Everybody on the NFLN morning show seemed super high on Rapey Jameis and the Bucs, so I guess it’s not that surprising they laid a turd in the Superdome. With that loss, the Falcons (winners over a “mailed it in after the win in DC” Panthers side) clinched the NFC South.
Those wacky Redacteds also benefit from the Tampa loss, along with their own easy road win over Da Bearistocrats. They don’t exactly control their own destiny, but I would put as significantly more probable than not that 9-6-1 would suffice.
Not that one should ignore the Great Battle FOAR California today, a rivalry that resembled a Dodgers/Gigantes game, except that nobody in the stadium gave a tin shit except Fatass Chip and his teacher’s pets on the sideline getting unsportsmanlike penalties late. Yes, Ram It!! did indeed blow a 21-7 lead with 6 and change to play, with SF making a 2 pointer with 0:27 left then intercepting a sad Goff duck to salt it away.

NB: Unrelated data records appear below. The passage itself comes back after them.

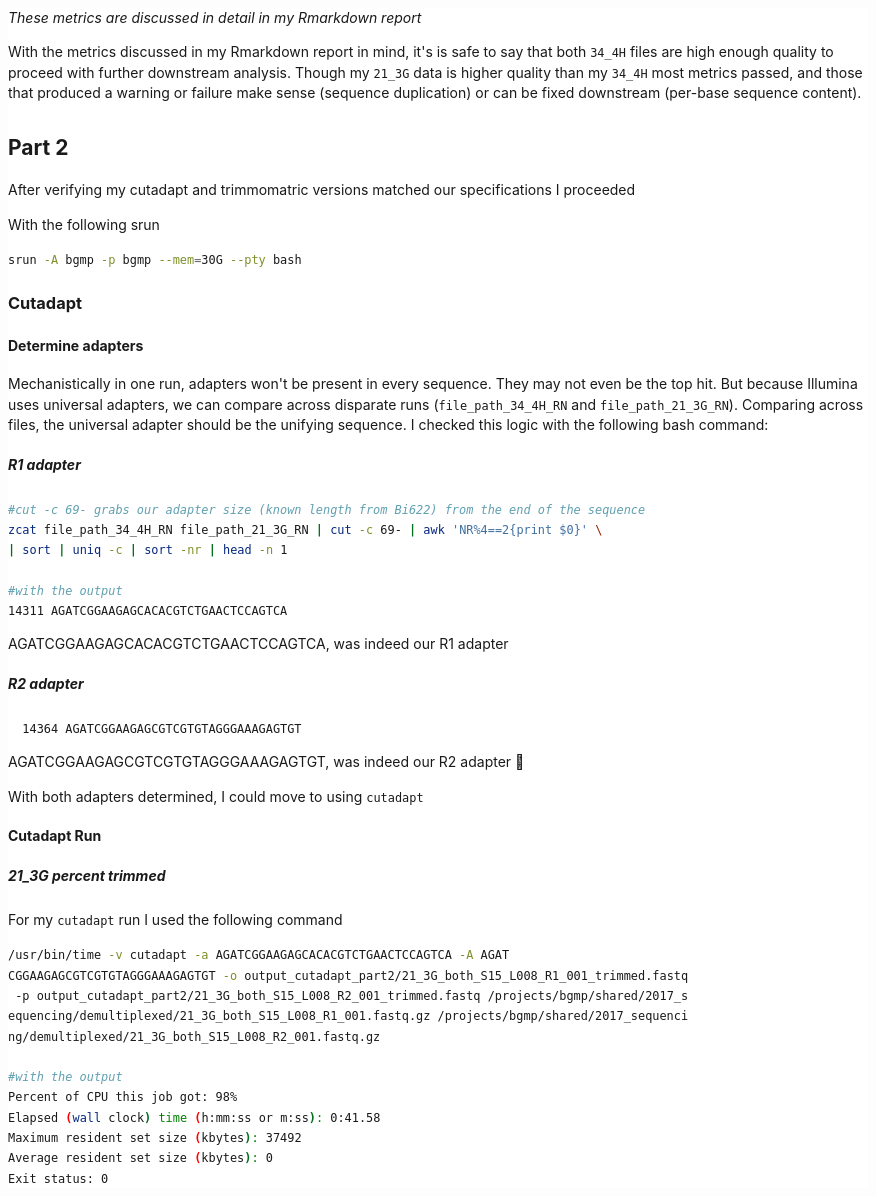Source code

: *These metrics are discussed in detail in my Rmarkdown report*

With the metrics discussed in my Rmarkdown report in mind, it's is safe to say that both `34_4H` files are high enough quality to proceed with further downstream analysis. Though my `21_3G` data is higher quality than my `34_4H` most metrics passed, and those that produced a warning or failure make sense (sequence duplication) or can be fixed downstream (per-base sequence content).

## Part 2

After verifying my cutadapt and trimmomatric versions matched our specifications I proceeded

With the following srun

```bash
srun -A bgmp -p bgmp --mem=30G --pty bash
```

### Cutadapt

#### Determine adapters

Mechanistically in one run, adapters won't be present in every sequence. They
may not even be the top hit. But because Illumina uses universal adapters, we
can compare across disparate runs (`file_path_34_4H_RN` and `file_path_21_3G_RN`).
Comparing across files, the universal adapter should be the unifying sequence. I
checked this logic with the following bash command:

##### R1 adapter

```bash
#cut -c 69- grabs our adapter size (known length from Bi622) from the end of the sequence
zcat file_path_34_4H_RN file_path_21_3G_RN | cut -c 69- | awk 'NR%4==2{print $0}' \
| sort | uniq -c | sort -nr | head -n 1

#with the output
14311 AGATCGGAAGAGCACACGTCTGAACTCCAGTCA
```

AGATCGGAAGAGCACACGTCTGAACTCCAGTCA,  was indeed our R1 adapter

##### R2 adapter

```bash
  14364 AGATCGGAAGAGCGTCGTGTAGGGAAAGAGTGT
```

AGATCGGAAGAGCGTCGTGTAGGGAAAGAGTGT,  was indeed our R2 adapter :exploding_head:

With both adapters determined, I could move to using `cutadapt`

#### Cutadapt Run 

##### 21_3G percent trimmed

For my `cutadapt` run I used the following command

```bash
/usr/bin/time -v cutadapt -a AGATCGGAAGAGCACACGTCTGAACTCCAGTCA -A AGAT
CGGAAGAGCGTCGTGTAGGGAAAGAGTGT -o output_cutadapt_part2/21_3G_both_S15_L008_R1_001_trimmed.fastq
 -p output_cutadapt_part2/21_3G_both_S15_L008_R2_001_trimmed.fastq /projects/bgmp/shared/2017_s
equencing/demultiplexed/21_3G_both_S15_L008_R1_001.fastq.gz /projects/bgmp/shared/2017_sequenci
ng/demultiplexed/21_3G_both_S15_L008_R2_001.fastq.gz

#with the output
Percent of CPU this job got: 98%
Elapsed (wall clock) time (h:mm:ss or m:ss): 0:41.58
Maximum resident set size (kbytes): 37492
Average resident set size (kbytes): 0
Exit status: 0
```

Yes, that makes a series sweep, and that should REALLY embarrass any so-called professional organization to be on the receiving end of THAT from Chip Kelly, NFL varietal. The real beauty in RedZone Channel is getting to see weird-ass shit like that.
Cincinnati hung around for awhile, but eventually (with some Fat Kicker failure help) their offense shone through as demonstrably more putrid than Tom Savage’s unit. Hee hee. Tom Savage’s unit. The AFC South is thusly decided.